Knowing what, when, where, how, and why one documents is also crucial. The reality is, however, that there are many, many ways and reasons. The most important thing is that your gaze is intentional. I tend to focus on a few arenas in my documentation work: the mundane, which includes children’s daily lives, conversations, and interactions, as well as their play and their art. All of these capture some element of the ways a child is relating to others.

 

Documenting the marvelous mundane.

Photograph broadly and widely. This is less about quantity and more about situations that you may not otherwise think meaningful—the overlooked everyday. When documenting relationships, patterns and trends will likely become evident only over time. Gathering snapshots of children’s everyday moments in community will, over time, leave you a substantial visual archive.

 

Documenting the downs and the ups.

Document and collect artifacts that center challenge, difficulty, and disagreement. If we never allow children opportunities to revisit their disagreements, we deprive them of the chance to reflect on processes through which they might repair and, what’s more, to express and sit with the genuine difficulties and frustrations of relationship. We needn’t document only the challenge, however—we can also document moments of joy, especially exceptional acts of kindness and acer. Each of these downs and ups are valid and valuable.

 

Collaborative Documentation.

Ideally, children will be invited into the process of documentation. Whether this involves taking pictures or recording video or if it involves drawing, making marks, or if it centers on some other form of visual expression, sharing their perspectives on relationship in ways that become publicly available to the classroom community is an effective and honest way of bringing children’s voices directly into the center of discourse.

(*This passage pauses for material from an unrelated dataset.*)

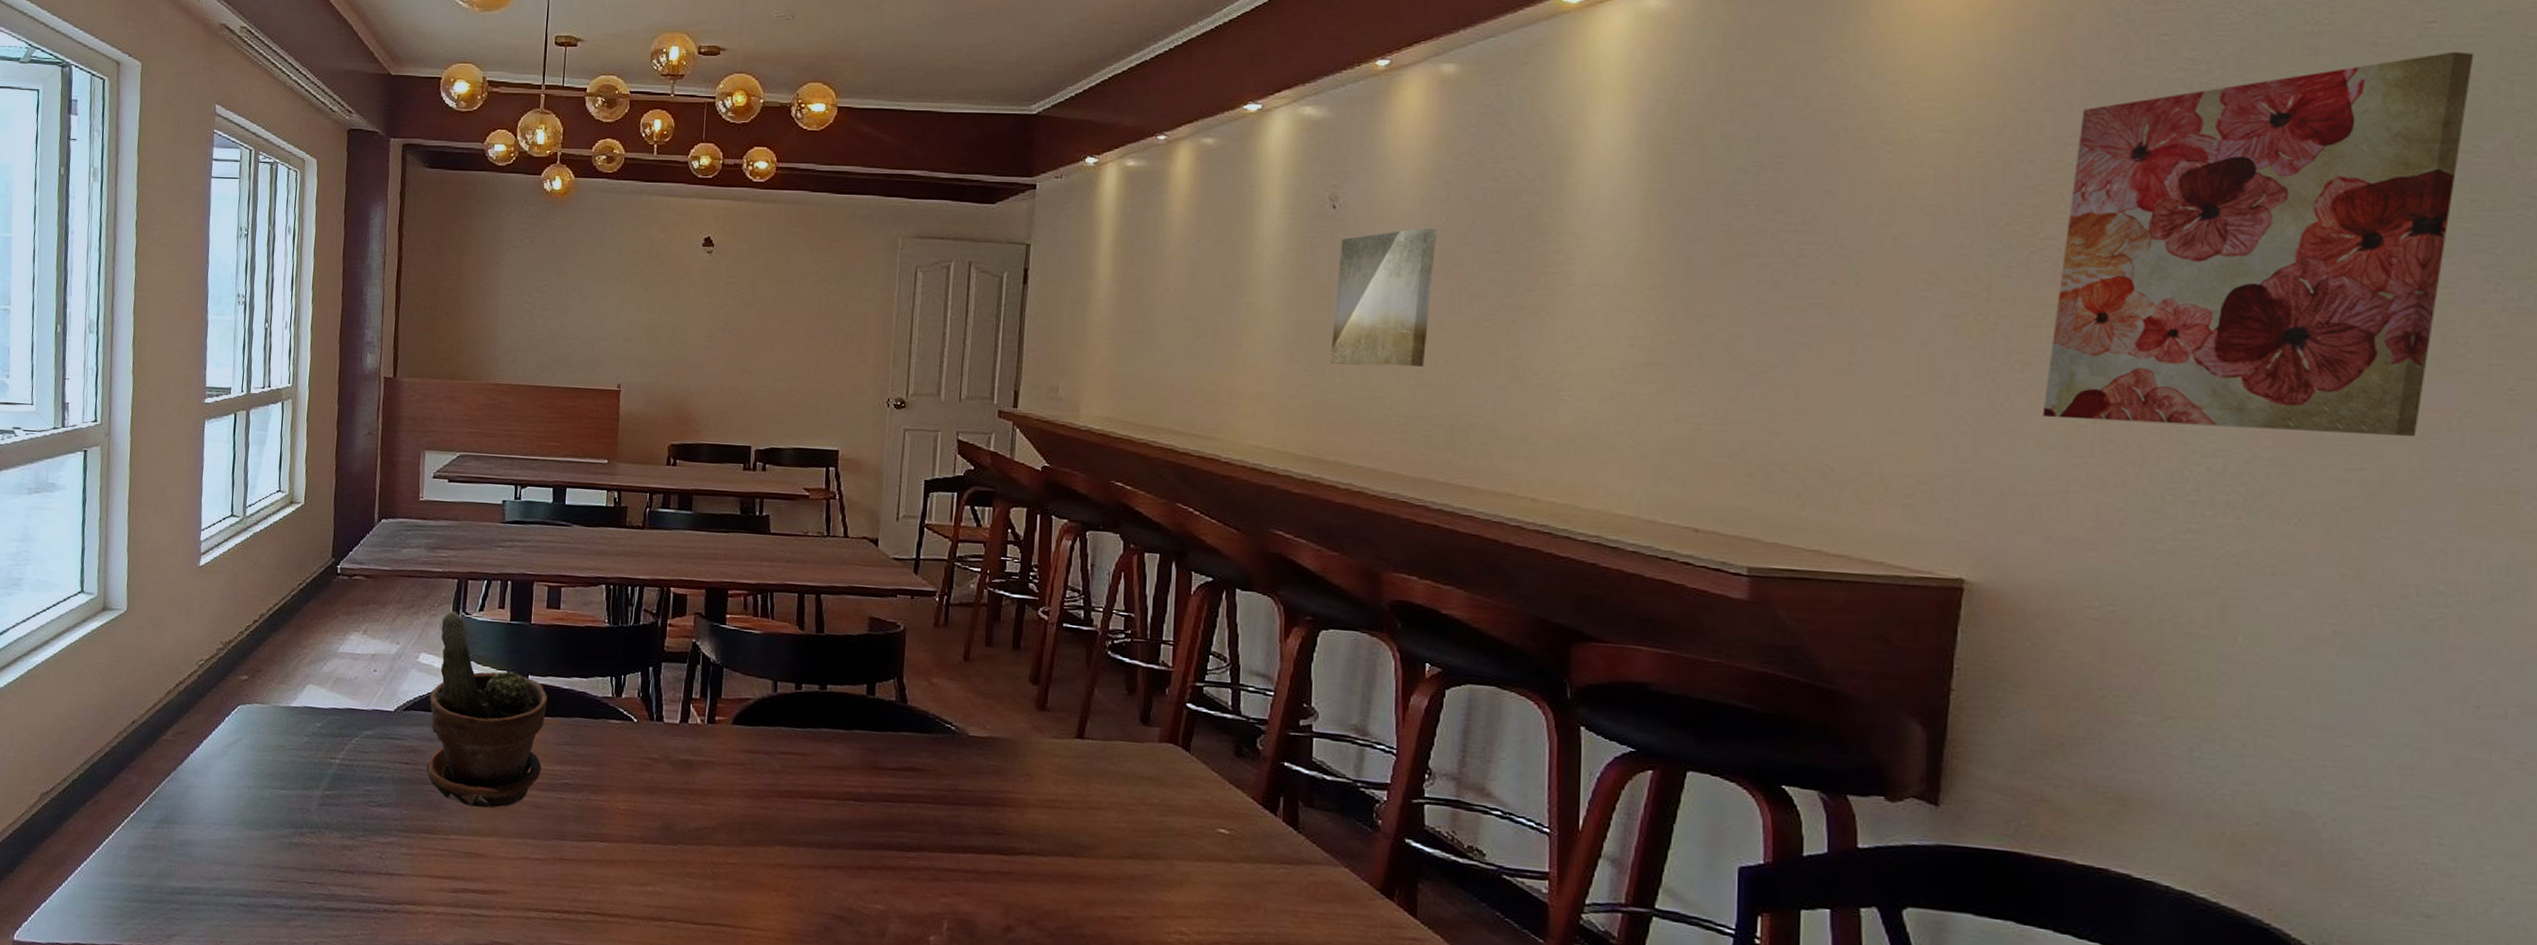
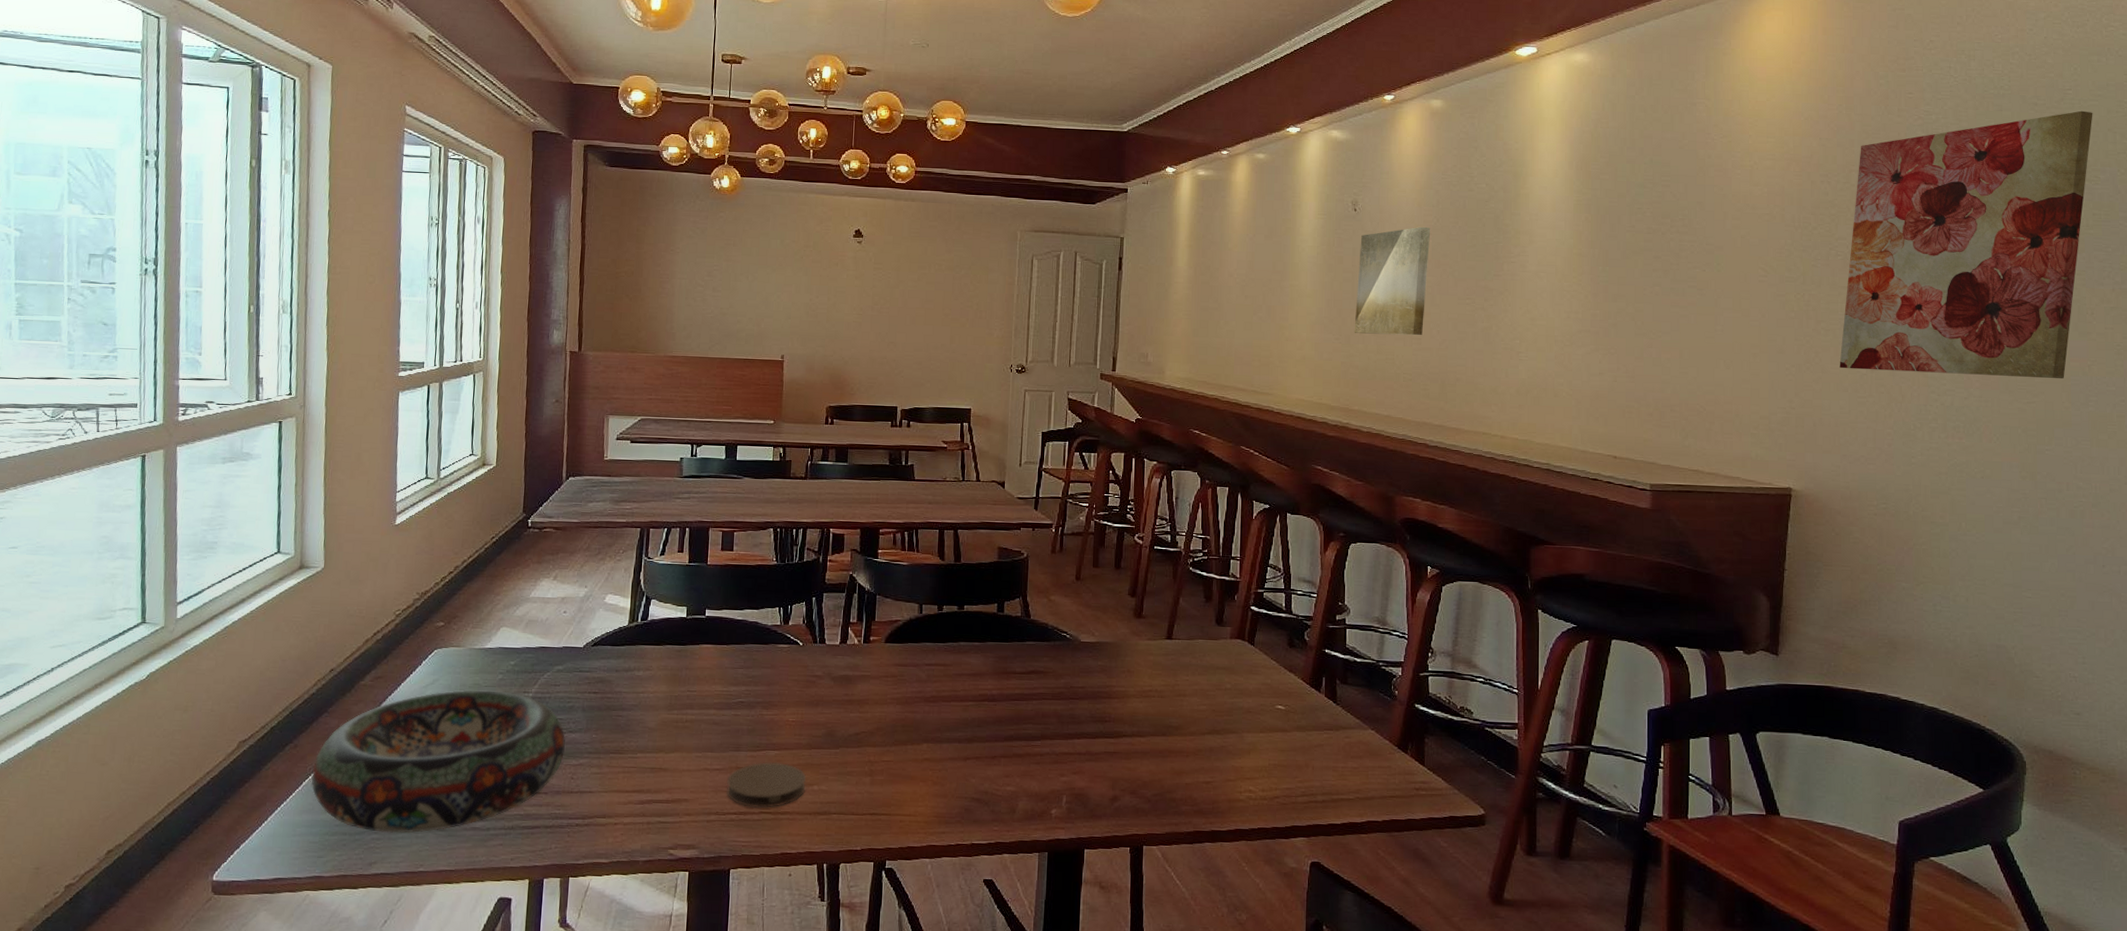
decorative bowl: none [111,751,374,906] -> present [311,689,565,834]
potted plant: present [426,611,548,808] -> none [614,556,723,728]
coaster: none [549,854,639,908] -> present [726,762,806,808]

Idea 1: Let them take the pictures!

One of my favorite things to do is to give children a camera and let them photograph things that are meaningful to them. This work, inspired by numerous  researchers and practitioners never fails to engage and excite children. Put simply: They love it!

Idea 2: Get drawing!

Drawing and talking together is, in addition to being fun, an awesome way to gather children’s ideas in a setting that, depending on the child of course, can feel low-pressure. As the child (or group of children) draws, you might listen in and ask them to tell you about their work. In this way, children’s stories can develop, grow, and change in real-time, allowing you to follow, closely, the threads of their thinking..

 

Who is this for? The perpetual question.

The goal of all of this close attention and documentation is to collect children’s understandings as well as invite children into the reflective practices that, we all know, are so deeply beneficial to human understandings of self and community.

The primary audience for our documentation is the children! Yes, it enriches our discussions with our colleagues, and yes, it introduces families and caregivers in new ways to their children’s social worlds. However, more than anything, we document so that the children we work with see themselves honored, valued, and appreciated.

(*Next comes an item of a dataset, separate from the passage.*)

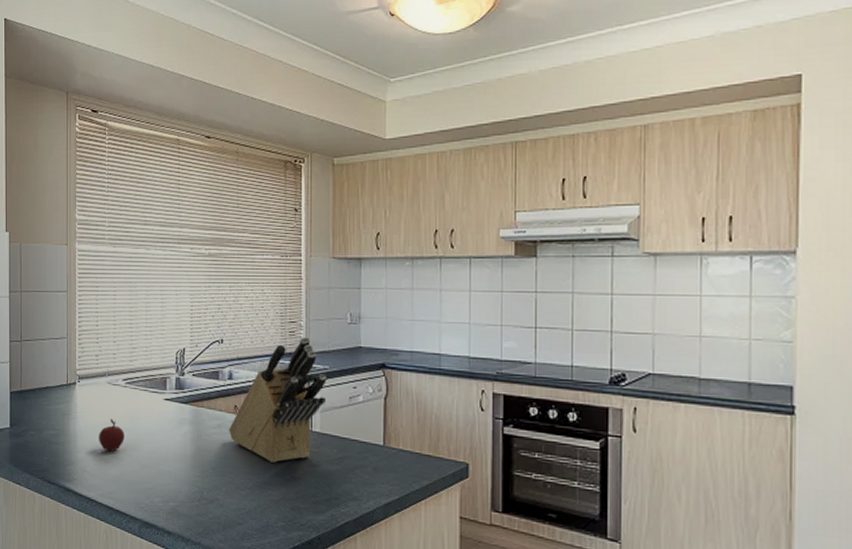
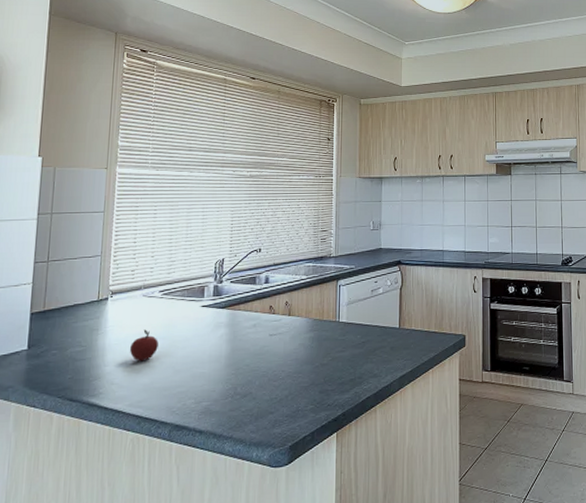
knife block: present [229,336,327,463] -> none [264,242,353,353]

Furthermore, re-presenting documentation to children allows them to redirect our attention to / refine our understanding of what happened. The children become our colleagues, our partners in the work of understanding not only their own relationships, but also in understanding deeper realities of human relationships broadly.

Overall, I invite you into a stance of curiosity and appreciation. The lives children lead and the relationships that they form are rich and beautiful. By redoubling our commitment to listen to them, to create space for their voices and lived experiences to shine through in and to inform our thinking about what meaningful relationships are, we move one step closer to co-creating spaces grounded in warmth, affection, transformative appreciation, and love.